The winner of the 2021-2022 Malott Prize for Recording Community Activism is The Water Defenders: How Ordinary People Saved a Country from Corporate Greed, by Robin Broad and John Cavanagh, Beacon Press (Boston), 2021.
Robin Broad and John Cavanagh describe the courageous work of activists protecting their communities in northern El Salvador. Their activism transcended the boundaries of their small, densely populated nation, bringing in groups from around the world, but they remained devoted, above all else, to preserving their community in the face of exploitation by vast corporate and banking interests. The Water Defenders is a tale of community organizing in the globalized Twenty-First Century. It is told with passion and sophistication by its authors, and stands as a tribute to the bravery of local and global activists who worked to preserve the resources—both natural and human—of communities in El Salvador. In doing so, the authors prove to be richly deserving of the Malott Prize for Recording Community Activism. – F.S.
– – – – –
The finalist of the 2021-2022 Malott Prize for Recording Community Activism is Paradise Falls: The True Story of an Environmental Catastrophe, by Keith O’Brien, Pantheon Books (New York), 2022.

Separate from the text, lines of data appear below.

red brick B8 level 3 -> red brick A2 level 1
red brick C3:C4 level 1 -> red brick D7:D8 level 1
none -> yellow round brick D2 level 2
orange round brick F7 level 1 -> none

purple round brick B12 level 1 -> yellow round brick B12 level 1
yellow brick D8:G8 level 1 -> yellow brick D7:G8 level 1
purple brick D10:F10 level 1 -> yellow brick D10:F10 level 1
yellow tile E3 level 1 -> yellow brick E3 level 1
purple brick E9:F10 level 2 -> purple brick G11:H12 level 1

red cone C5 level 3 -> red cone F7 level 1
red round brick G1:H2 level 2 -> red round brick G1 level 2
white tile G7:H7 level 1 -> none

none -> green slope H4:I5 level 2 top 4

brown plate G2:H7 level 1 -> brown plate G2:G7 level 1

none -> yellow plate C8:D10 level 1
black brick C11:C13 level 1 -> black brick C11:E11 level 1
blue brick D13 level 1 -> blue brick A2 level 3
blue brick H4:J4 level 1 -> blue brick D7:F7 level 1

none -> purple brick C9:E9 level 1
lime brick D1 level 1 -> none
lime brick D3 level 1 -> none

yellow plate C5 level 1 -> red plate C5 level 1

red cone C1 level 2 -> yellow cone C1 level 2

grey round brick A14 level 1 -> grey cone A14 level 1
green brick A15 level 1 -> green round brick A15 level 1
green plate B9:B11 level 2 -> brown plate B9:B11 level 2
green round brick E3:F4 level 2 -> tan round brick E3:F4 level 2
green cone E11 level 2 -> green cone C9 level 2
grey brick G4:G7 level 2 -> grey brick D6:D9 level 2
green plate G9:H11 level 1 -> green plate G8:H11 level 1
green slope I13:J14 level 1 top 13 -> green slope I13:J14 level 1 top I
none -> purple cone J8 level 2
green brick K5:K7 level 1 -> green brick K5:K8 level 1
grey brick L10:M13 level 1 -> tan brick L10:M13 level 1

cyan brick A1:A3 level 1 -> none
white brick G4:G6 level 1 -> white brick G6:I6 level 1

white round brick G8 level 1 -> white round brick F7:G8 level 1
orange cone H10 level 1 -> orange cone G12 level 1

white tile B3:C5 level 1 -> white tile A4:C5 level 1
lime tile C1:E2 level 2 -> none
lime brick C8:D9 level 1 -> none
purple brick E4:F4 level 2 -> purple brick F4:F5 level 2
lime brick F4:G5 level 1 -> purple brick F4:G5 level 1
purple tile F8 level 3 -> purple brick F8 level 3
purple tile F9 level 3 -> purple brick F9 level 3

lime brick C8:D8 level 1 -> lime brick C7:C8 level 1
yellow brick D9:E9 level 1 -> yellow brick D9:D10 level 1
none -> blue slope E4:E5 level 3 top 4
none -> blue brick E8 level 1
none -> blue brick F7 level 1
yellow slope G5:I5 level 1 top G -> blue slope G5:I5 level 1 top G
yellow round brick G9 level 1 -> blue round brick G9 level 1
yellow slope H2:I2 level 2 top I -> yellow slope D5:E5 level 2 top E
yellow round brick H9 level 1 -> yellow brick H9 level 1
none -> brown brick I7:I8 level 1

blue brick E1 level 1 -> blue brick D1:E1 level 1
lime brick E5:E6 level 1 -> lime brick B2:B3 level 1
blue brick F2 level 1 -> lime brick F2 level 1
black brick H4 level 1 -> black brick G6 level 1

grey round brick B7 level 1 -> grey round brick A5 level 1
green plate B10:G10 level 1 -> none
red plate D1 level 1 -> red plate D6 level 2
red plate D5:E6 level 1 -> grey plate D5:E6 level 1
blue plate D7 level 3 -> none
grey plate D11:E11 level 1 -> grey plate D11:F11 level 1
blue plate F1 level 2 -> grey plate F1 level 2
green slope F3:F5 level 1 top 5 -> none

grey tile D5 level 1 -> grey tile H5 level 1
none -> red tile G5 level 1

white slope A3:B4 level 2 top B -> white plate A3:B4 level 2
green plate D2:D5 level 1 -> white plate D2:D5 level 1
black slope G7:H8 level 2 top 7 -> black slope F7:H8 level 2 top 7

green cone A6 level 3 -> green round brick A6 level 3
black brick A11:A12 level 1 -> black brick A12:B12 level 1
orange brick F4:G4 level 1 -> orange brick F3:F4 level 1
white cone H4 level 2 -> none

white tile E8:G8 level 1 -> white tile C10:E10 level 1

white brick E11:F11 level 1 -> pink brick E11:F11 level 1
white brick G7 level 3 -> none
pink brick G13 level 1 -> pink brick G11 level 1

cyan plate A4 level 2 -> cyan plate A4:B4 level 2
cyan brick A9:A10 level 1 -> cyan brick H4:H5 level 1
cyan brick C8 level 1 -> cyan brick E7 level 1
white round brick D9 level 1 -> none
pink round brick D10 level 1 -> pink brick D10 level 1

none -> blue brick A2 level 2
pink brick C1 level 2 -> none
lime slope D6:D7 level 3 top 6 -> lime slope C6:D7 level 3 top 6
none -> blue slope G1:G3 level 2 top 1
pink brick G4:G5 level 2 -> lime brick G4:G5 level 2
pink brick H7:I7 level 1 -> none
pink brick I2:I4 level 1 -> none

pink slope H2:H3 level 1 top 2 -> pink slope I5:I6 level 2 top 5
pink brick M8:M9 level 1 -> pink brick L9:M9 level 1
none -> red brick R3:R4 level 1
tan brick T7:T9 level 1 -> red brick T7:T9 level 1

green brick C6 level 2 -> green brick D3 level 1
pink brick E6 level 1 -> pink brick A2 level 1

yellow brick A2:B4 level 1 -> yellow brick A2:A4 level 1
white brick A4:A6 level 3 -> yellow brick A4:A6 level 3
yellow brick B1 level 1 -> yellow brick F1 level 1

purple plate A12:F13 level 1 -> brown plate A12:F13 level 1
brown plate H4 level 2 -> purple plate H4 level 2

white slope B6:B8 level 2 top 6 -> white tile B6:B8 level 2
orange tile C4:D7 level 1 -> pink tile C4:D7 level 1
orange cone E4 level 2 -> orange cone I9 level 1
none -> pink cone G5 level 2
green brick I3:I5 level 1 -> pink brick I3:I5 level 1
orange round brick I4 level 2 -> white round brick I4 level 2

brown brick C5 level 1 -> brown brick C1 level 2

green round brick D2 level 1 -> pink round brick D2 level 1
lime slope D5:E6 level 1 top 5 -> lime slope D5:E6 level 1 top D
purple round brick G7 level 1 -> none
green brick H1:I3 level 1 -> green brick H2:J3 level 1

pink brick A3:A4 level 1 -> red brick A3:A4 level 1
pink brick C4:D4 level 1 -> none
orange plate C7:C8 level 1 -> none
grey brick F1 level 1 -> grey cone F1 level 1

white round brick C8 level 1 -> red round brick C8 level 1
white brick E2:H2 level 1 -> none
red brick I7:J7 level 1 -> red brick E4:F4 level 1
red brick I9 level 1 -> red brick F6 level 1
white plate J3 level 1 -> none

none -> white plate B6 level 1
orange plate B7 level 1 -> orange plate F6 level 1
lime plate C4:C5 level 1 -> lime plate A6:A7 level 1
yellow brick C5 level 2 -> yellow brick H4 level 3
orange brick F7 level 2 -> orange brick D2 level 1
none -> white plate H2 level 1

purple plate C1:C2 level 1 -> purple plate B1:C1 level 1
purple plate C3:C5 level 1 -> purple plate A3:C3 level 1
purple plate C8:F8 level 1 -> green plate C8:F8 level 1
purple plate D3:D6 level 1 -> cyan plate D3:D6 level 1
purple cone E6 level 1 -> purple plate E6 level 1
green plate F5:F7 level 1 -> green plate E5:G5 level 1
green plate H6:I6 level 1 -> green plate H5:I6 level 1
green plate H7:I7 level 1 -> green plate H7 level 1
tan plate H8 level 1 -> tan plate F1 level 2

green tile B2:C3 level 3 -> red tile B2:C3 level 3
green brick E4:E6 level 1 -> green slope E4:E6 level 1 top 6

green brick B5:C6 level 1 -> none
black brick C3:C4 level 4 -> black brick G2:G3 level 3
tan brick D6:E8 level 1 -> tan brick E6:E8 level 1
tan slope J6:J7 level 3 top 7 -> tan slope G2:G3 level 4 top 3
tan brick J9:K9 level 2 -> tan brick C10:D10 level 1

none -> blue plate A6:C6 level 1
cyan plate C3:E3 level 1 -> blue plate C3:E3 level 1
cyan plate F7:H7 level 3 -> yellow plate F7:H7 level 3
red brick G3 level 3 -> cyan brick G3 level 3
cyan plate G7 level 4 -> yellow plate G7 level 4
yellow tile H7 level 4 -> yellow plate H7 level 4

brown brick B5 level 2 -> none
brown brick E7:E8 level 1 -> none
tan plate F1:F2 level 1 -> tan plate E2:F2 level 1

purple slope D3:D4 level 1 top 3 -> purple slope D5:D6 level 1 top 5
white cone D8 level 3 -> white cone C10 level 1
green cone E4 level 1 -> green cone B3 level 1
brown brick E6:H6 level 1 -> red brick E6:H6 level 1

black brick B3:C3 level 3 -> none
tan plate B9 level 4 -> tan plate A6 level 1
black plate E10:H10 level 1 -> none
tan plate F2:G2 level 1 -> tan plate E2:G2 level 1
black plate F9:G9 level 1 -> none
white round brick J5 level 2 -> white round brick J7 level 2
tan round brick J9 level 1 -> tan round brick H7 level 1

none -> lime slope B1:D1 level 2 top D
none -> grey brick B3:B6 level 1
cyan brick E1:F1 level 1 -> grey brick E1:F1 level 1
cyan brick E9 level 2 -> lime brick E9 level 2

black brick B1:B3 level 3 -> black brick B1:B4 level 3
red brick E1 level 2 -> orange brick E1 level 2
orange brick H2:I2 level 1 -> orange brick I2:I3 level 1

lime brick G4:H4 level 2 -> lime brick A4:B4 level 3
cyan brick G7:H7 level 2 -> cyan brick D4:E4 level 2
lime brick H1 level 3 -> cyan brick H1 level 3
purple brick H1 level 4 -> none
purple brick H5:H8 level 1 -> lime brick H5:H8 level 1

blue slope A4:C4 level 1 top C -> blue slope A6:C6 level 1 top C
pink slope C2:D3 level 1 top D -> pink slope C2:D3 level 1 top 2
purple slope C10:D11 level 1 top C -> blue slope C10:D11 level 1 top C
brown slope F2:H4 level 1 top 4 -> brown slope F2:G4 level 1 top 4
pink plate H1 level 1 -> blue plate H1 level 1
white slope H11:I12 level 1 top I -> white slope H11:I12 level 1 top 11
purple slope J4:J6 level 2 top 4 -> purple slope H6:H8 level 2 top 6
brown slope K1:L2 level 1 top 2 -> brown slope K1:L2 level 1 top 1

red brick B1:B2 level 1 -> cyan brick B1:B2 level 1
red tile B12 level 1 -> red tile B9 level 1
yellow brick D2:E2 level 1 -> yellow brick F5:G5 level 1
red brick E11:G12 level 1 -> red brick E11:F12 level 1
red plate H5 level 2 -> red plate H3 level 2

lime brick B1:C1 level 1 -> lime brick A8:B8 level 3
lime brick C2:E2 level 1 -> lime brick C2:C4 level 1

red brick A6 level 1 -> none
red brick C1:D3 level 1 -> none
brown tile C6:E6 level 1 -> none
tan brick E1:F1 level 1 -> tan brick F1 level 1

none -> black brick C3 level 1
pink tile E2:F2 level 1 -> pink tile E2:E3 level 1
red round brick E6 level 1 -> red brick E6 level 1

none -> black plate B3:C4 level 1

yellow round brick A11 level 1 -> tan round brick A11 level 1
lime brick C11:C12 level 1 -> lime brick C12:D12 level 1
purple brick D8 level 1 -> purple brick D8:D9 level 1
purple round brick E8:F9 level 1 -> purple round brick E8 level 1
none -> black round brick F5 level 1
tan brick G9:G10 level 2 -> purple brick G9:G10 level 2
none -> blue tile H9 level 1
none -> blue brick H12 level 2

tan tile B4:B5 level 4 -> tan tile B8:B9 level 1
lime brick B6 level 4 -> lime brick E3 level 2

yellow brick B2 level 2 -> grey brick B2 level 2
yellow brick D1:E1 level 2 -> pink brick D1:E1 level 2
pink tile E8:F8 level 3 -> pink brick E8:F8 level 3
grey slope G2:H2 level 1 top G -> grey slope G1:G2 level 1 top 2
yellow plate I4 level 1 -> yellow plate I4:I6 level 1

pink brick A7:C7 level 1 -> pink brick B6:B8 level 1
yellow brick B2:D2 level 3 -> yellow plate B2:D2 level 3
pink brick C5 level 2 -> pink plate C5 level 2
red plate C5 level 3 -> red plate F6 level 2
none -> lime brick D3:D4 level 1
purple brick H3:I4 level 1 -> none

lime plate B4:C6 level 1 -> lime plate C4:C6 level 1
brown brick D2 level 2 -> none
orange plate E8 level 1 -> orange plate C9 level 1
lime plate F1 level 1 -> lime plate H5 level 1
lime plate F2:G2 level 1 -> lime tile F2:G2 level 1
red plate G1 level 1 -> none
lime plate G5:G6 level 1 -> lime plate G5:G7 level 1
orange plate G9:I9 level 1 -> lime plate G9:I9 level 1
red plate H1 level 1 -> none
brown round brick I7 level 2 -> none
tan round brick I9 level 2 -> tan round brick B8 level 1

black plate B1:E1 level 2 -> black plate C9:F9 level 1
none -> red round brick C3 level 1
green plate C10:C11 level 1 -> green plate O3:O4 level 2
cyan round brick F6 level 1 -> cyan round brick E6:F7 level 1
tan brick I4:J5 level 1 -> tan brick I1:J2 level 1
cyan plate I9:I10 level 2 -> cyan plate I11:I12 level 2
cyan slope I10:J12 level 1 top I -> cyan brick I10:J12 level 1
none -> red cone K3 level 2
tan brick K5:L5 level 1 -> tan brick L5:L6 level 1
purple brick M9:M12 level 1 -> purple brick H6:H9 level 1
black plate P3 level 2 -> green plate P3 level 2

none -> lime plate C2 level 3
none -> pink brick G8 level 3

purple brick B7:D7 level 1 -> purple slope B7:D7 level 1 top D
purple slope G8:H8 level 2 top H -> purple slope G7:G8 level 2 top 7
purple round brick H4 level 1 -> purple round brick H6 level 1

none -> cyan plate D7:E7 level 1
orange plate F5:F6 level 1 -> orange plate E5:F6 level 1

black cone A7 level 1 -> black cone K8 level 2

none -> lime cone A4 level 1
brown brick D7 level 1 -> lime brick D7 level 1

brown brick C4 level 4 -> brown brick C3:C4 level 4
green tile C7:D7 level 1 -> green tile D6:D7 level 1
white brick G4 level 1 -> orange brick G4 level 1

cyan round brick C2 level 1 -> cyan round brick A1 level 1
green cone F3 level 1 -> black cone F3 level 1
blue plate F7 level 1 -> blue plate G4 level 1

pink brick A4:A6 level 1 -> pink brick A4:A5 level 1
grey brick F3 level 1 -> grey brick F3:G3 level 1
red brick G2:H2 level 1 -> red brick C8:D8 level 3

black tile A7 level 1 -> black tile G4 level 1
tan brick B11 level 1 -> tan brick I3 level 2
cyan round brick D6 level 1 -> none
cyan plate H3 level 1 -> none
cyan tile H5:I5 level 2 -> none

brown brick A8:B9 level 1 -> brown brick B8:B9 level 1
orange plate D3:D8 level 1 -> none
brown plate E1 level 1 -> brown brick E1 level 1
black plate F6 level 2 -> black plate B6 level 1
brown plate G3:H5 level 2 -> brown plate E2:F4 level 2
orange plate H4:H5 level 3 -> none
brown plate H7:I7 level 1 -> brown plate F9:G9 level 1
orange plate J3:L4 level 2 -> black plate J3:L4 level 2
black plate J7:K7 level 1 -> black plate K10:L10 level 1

Keith O’Brien provides a vivid account of community activism in the infamous case that has come to be known as “Love Canal.” In Paradise Falls, he combines a novelistic narrative with a reporter’s eye to detail, to bring out the drama of a community besieged by environmental catastrophe, and their desperate, and ultimately heroic, efforts to hold corporations and governments accountable. His account seamlessly links their fight to larger political developments, but it never loses sight of the aspirations of people living in the community of Niagara Falls, NY, and their fight for justice. – F.S.